Dataset excerpts:
%%
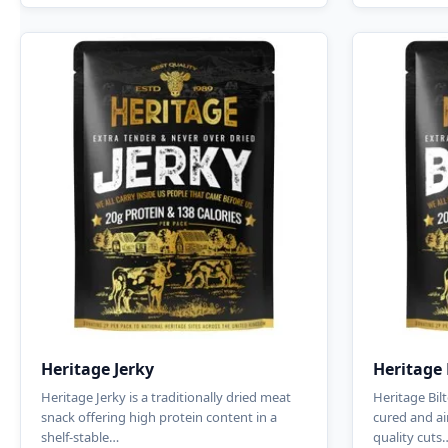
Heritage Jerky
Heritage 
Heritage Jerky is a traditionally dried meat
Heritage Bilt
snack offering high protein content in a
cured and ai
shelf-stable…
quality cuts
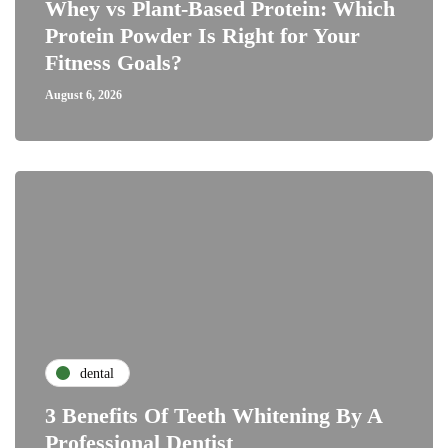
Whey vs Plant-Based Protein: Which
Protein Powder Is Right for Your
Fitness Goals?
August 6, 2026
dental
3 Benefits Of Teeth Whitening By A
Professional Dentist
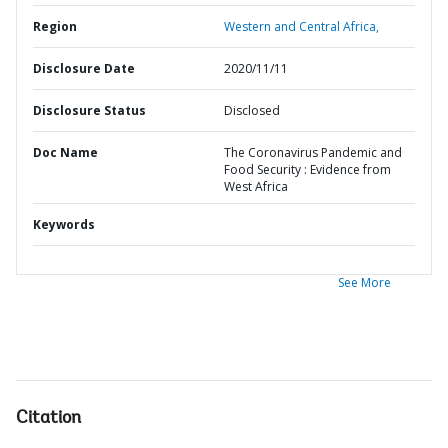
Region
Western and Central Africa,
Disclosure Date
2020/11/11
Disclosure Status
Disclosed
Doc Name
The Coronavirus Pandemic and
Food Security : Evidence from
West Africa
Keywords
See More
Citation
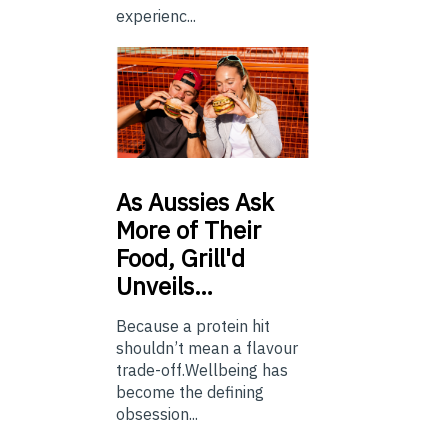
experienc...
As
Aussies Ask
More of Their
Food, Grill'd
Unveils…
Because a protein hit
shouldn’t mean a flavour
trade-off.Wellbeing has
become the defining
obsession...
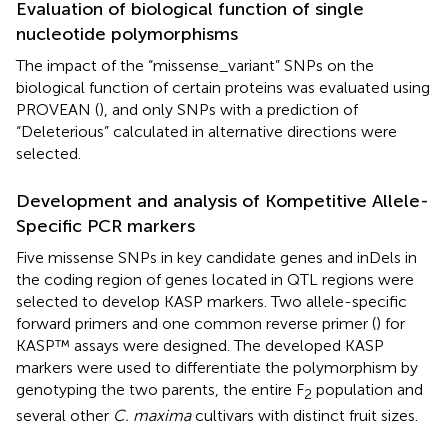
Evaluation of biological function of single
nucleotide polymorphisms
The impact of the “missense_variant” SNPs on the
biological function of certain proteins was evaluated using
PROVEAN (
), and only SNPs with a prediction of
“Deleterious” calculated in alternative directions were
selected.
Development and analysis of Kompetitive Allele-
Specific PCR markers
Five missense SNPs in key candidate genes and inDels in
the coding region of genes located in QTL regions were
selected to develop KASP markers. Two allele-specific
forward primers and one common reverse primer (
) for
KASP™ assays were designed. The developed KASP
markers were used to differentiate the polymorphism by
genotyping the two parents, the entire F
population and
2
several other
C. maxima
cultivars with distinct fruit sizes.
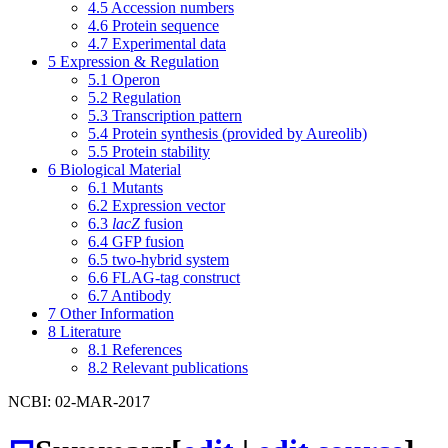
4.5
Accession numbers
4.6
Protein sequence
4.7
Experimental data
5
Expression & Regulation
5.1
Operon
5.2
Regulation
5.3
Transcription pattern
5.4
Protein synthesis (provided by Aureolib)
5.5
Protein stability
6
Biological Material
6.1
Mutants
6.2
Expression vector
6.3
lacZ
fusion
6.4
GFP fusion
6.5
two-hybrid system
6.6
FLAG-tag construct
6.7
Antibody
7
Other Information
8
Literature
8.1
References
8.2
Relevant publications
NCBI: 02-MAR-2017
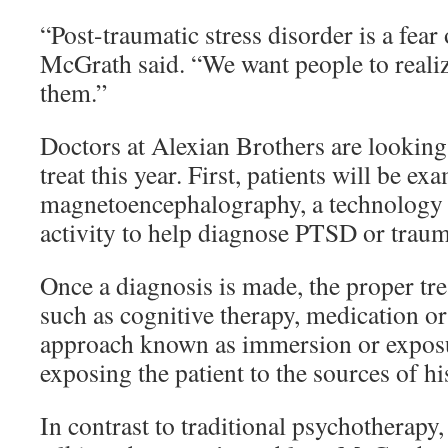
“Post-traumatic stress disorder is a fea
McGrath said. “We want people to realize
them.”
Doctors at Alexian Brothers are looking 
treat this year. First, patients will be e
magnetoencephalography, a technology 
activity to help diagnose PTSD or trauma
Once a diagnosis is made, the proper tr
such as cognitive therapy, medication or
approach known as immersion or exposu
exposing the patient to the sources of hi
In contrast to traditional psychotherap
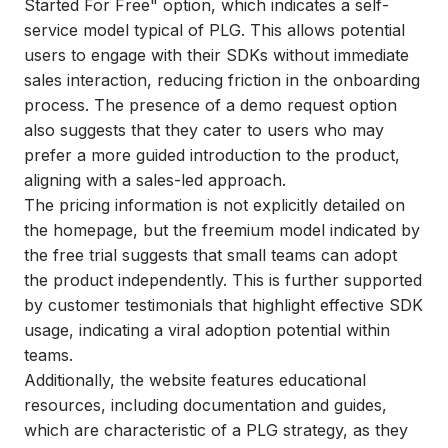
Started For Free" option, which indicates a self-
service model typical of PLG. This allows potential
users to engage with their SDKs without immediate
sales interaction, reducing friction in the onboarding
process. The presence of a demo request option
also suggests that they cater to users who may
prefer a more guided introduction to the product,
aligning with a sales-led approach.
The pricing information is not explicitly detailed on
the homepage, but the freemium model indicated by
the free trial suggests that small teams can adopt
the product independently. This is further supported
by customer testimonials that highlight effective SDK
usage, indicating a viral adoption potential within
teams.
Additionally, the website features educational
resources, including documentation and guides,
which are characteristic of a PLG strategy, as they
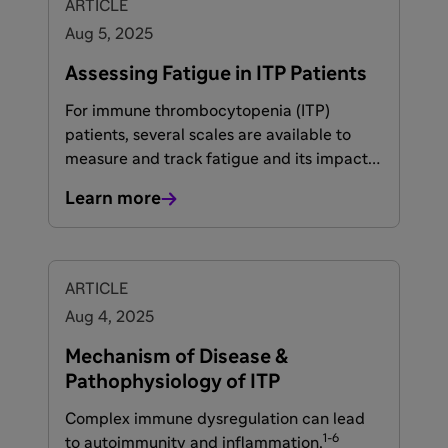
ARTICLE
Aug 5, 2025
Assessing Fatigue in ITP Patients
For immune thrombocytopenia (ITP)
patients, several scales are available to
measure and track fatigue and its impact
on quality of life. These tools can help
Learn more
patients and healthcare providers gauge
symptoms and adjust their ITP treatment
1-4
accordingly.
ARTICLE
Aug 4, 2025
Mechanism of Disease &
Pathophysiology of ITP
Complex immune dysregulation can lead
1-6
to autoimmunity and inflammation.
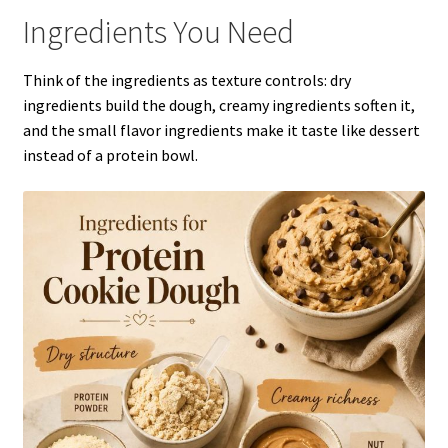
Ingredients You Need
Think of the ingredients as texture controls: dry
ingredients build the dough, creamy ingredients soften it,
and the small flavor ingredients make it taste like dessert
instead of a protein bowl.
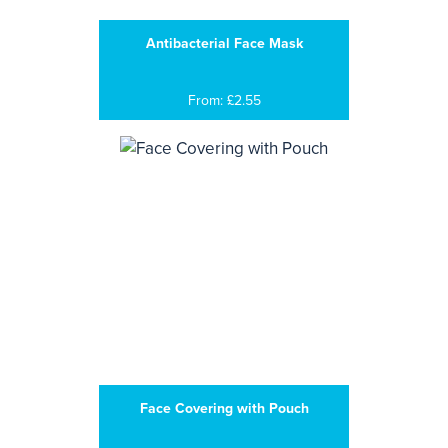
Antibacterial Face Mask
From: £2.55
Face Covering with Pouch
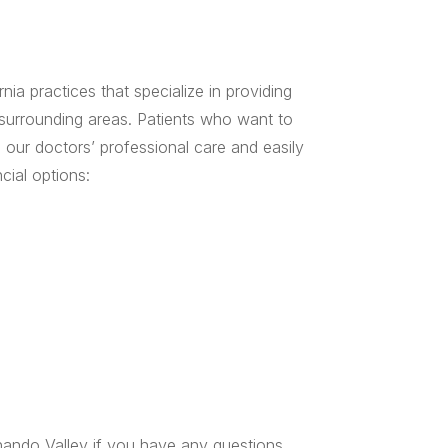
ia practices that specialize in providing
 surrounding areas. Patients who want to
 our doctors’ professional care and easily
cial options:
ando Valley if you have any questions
%%
* [Your goal] Repeat the data exactly. No pictures should appear.

* [Response box]
Heritage Jerky
Heritage 
Heritage Jerky is a traditionally dried meat
Heritage Bilt
snack offering high protein content in a
cured and ai
shelf-stable…
quality cuts
Whey vs Plant-Based Protein: Which
Protein Powder Is Right for Your
Fitness Goals?
August 6, 2026
dental
3 Benefits Of Teeth Whitening By A
Professional Dentist
Region
Western and Central Africa,
Disclosure Date
2020/11/11
Disclosure Status
Disclosed
Doc Name
The Coronavirus Pandemic and
Food Security : Evidence from
West Africa
Keywords
See More
Citation
experienc...
As
Aussies Ask
More of Their
Food, Grill'd
Unveils…
Because a protein hit
shouldn’t mean a flavour
trade-off.Wellbeing has
become the defining
obsession...
Evaluation of biological function of single
nucleotide polymorphisms
The impact of the “missense_variant” SNPs on the
biological function of certain proteins was evaluated using
PROVEAN (
), and only SNPs with a prediction of
“Deleterious” calculated in alternative directions were
selected.
Development and analysis of Kompetitive Allele-
Specific PCR markers
Five missense SNPs in key candidate genes and inDels in
the coding region of genes located in QTL regions were
selected to develop KASP markers. Two allele-specific
forward primers and one common reverse primer (
) for
KASP™ assays were designed. The developed KASP
markers were used to differentiate the polymorphism by
genotyping the two parents, the entire F
population and
2
several other
C. maxima
cultivars with distinct fruit sizes.
4.5
Accession numbers
4.6
Protein sequence
4.7
Experimental data
5
Expression & Regulation
5.1
Operon
5.2
Regulation
5.3
Transcription pattern
5.4
Protein synthesis (provided by Aureolib)
5.5
Protein stability
6
Biological Material
6.1
Mutants
6.2
Expression vector
6.3
lacZ
fusion
6.4
GFP fusion
6.5
two-hybrid system
6.6
FLAG-tag construct
6.7
Antibody
7
Other Information
8
Literature
8.1
References
8.2
Relevant publications
NCBI: 02-MAR-2017
“Post-traumatic stress disorder is a fea
McGrath said. “We want people to realize
them.”
Doctors at Alexian Brothers are looking 
treat this year. First, patients will be e
magnetoencephalography, a technology 
activity to help diagnose PTSD or trauma
Once a diagnosis is made, the proper tr
such as cognitive therapy, medication or
approach known as immersion or exposu
exposing the patient to the sources of hi
In contrast to traditional psychotherap
Started For Free" option, which indicates a self-
service model typical of PLG. This allows potential
users to engage with their SDKs without immediate
sales interaction, reducing friction in the onboarding
process. The presence of a demo request option
also suggests that they cater to users who may
prefer a more guided introduction to the product,
aligning with a sales-led approach.
The pricing information is not explicitly detailed on
the homepage, but the freemium model indicated by
the free trial suggests that small teams can adopt
the product independently. This is further supported
by customer testimonials that highlight effective SDK
usage, indicating a viral adoption potential within
teams.
Additionally, the website features educational
resources, including documentation and guides,
which are characteristic of a PLG strategy, as they
ARTICLE
Aug 5, 2025
Assessing Fatigue in ITP Patients
For immune thrombocytopenia (ITP)
patients, several scales are available to
measure and track fatigue and its impact
on quality of life. These tools can help
Learn more
patients and healthcare providers gauge
symptoms and adjust their ITP treatment
1-4
accordingly.
ARTICLE
Aug 4, 2025
Mechanism of Disease &
Pathophysiology of ITP
Complex immune dysregulation can lead
1-6
to autoimmunity and inflammation.
Ingredients You Need
Think of the ingredients as texture controls: dry
ingredients build the dough, creamy ingredients soften it,
and the small flavor ingredients make it taste like dessert
instead of a protein bowl.
Antibacterial Face Mask
From: £2.55
Face Covering with Pouch
ia practices that specialize in providing
 surrounding areas. Patients who want to
 our doctors’ professional care and easily
cial options:
ando Valley if you have any questions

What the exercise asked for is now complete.